Ekonomi
Devaluasyonun Hazine ve özel sektöre maliyeti akıllara zarar
Merkez Bankası’nın Eylül ayından başlayarak toplamda 400 baz puan faiz indirmesi sonucunda dolar kuru 11 lirayı aştı, Cuma gecesini 11.18-20…
Merkez Bankası’nın Eylül ayından başlayarak toplamda 400 baz puan faiz indirmesi sonucunda dolar kuru 11 lirayı aştı, Cuma gecesini 11.18-20 civarında kapatıyor. İlk belirlemelere göre, bu devaluasyonun Hazine’ye maliyeti TL450 milyar civarında. DİBS getirilerinde yükseliş de 2022 bütçesinde faiz giderlerinin hedefi aşmasına neden olacak. Türkiye’de henüz konuşulmaya başlanmayan konu ise devaluasyonun özel sektör bilançolarında yarattığı tahribat. SÖZCÜ’de Emre Deveci’ye göre kur zararı TL350 milyarı aştı. Bu zararı kim ödeyecek?
Akıllara durgunluk verecek hızda cereyan eden devaluasyon, Hazine ve Maliye Bakanlığı’nın Türk Lirası cinsinden borçlanma maliyetlerini arttırırken, döviz ve altın cinsi borç stoku nedeniyle borç yükü de arttı.
Hürriyet yazarı Hande Fırat, Merkez Bankası’nın faiz indirmesi sonrası dolar/TL’nin 11’i geçmesiyle ilgili olarak Cumhurbaşkanlığı’ndaki “üst düzey isimlerle” yaptığı görüşmeyi yazdı.
Fırat, yanıtları şöyle aktardı:
“Hükûmet faiz indirimiyle ortaya çıkan faturanın farkında. Bu fatura göğüslenecek. Bir anlamda acı reçete şimdi uygulanacak.
Başlıca nedeni erken seçim olmaması. 2023 seçimlerine kadar ana hedef yatırımları arttırmak, işsizliği azaltmak ve alt gelir grubunu rahatlatmak olacak”
Anılan üst düzey yöneticilerin acı reçeteyle yılbaşında devreye girecek Soluk Paketi harcamalarını nasıl bağdaştıracağı bir muamma. Ek olarak, gelecek yıl GSYH büyümesi azami %3-4 olacak. Yavaşlamanın getireceği vergi kaybı ve işsizlik acı reçete ortasında nasıl telafi edilecek?
Bize göre, edilemeyecek ve seçmeni rahatlatmak için bütçe giderleri sürekli artarken, bu harcamalar enflasyonu içinde çıkılmaz boyutlara yükseltecek.

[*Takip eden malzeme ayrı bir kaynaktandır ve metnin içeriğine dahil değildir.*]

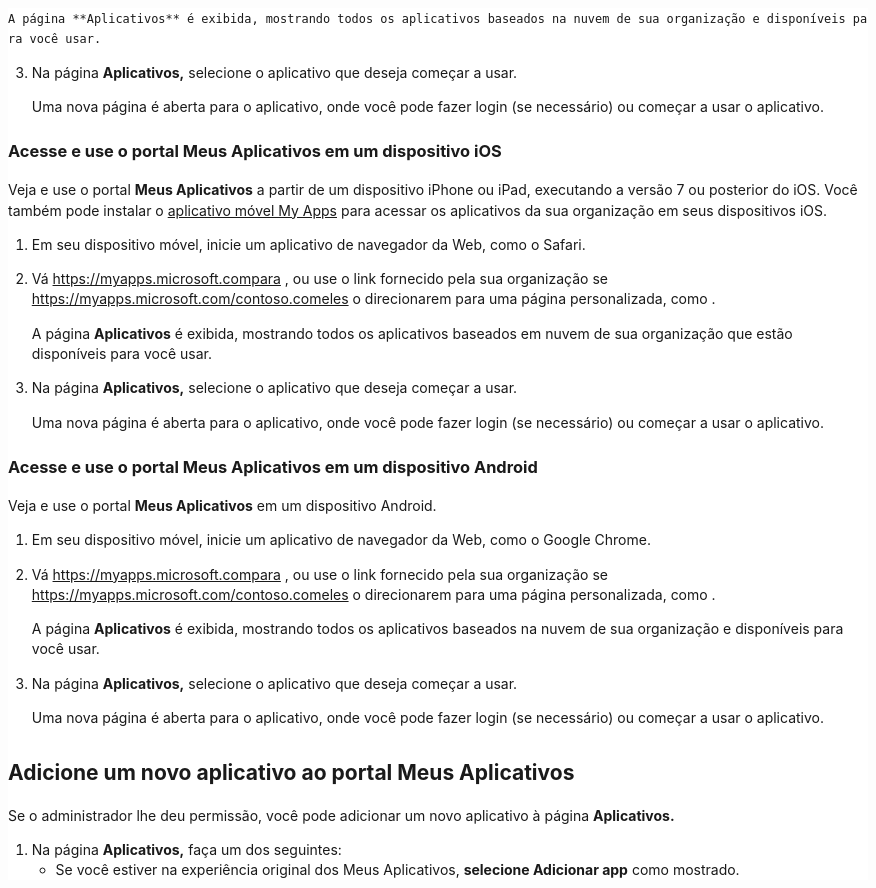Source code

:     A página **Aplicativos** é exibida, mostrando todos os aplicativos baseados na nuvem de sua organização e disponíveis para você usar.

3. Na página **Aplicativos,** selecione o aplicativo que deseja começar a usar.

    Uma nova página é aberta para o aplicativo, onde você pode fazer login (se necessário) ou começar a usar o aplicativo.

### <a name="access-and-use-the-my-apps-portal-on-an-ios-device"></a>Acesse e use o portal Meus Aplicativos em um dispositivo iOS

Veja e use o portal **Meus Aplicativos** a partir de um dispositivo iPhone ou iPad, executando a versão 7 ou posterior do iOS. Você também pode instalar o [aplicativo móvel My Apps](https://itunes.apple.com/us/app/my-apps-azure-active-directory/id824048653?mt=8) para acessar os aplicativos da sua organização em seus dispositivos iOS.

1. Em seu dispositivo móvel, inicie um aplicativo de navegador da Web, como o Safari.

2. Vá https://myapps.microsoft.compara , ou use o link fornecido pela sua organização se https://myapps.microsoft.com/contoso.comeles o direcionarem para uma página personalizada, como .

    A página **Aplicativos** é exibida, mostrando todos os aplicativos baseados em nuvem de sua organização que estão disponíveis para você usar.

3. Na página **Aplicativos,** selecione o aplicativo que deseja começar a usar.

    Uma nova página é aberta para o aplicativo, onde você pode fazer login (se necessário) ou começar a usar o aplicativo.

### <a name="access-and-use-the-my-apps-portal-on-an-android-device"></a>Acesse e use o portal Meus Aplicativos em um dispositivo Android

Veja e use o portal **Meus Aplicativos** em um dispositivo Android.

1. Em seu dispositivo móvel, inicie um aplicativo de navegador da Web, como o Google Chrome.

2. Vá https://myapps.microsoft.compara , ou use o link fornecido pela sua organização se https://myapps.microsoft.com/contoso.comeles o direcionarem para uma página personalizada, como .

    A página **Aplicativos** é exibida, mostrando todos os aplicativos baseados na nuvem de sua organização e disponíveis para você usar.

3. Na página **Aplicativos,** selecione o aplicativo que deseja começar a usar.

    Uma nova página é aberta para o aplicativo, onde você pode fazer login (se necessário) ou começar a usar o aplicativo.

## <a name="add-a-new-app-to-the-my-apps-portal"></a>Adicione um novo aplicativo ao portal Meus Aplicativos

Se o administrador lhe deu permissão, você pode adicionar um novo aplicativo à página **Aplicativos.**

1. Na página **Aplicativos,** faça um dos seguintes:
    - Se você estiver na experiência original dos Meus Aplicativos, **selecione Adicionar app** como mostrado.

Sözcü’den Emre Deveci’nin haberine göre Dolar/TL’deki artışla Hazine’nin borcu 438 milyar TL artarken, bu yılın Ağustos ayında 2 trilyon 95 milyar TL olan borç stoku, Eylülde 2 trilyon 181 milyar TL’ye yükselmişti. Borç stoku, Ekim ve kasım aylarında artmaya devam etti. Hazine’nin borç stokunun yüzde 58,4’ü dövizde.
Şirketlerin de büyük bir döviz pozisyonu açığı söz konusuyken, döviz kurlarındaki artış onların da borç yükünü katlıyor. Merkez Bankası verilerine göre, finansal kesim dışındaki şirketlerin ağustos ayı itibarıyla 123,6 milyar dolarlık döviz açığı var.
Doların 11 lirayı aşması reel sektöre 375,7 milyar TL’lik ek maliyet yaratıyor.
Eğer bu hesap doğruysa, şirketlerin dış borçlarını yenilemeleri çok zor olacak. Türk bankalarından aldıkları döviz kredilerinde tahsilat sorunu patlak verebilir. Finansmana erişimi olmayan şirketler zorunlu ve fiili konkordato ilan ederken, bankaların takipteki alacakları da yükselecek.
Bir noktada yüksek gelir sahibi mudiler bankaların likidite darboğazına girmesinden çekinerek, mevduatlarını çekebilir.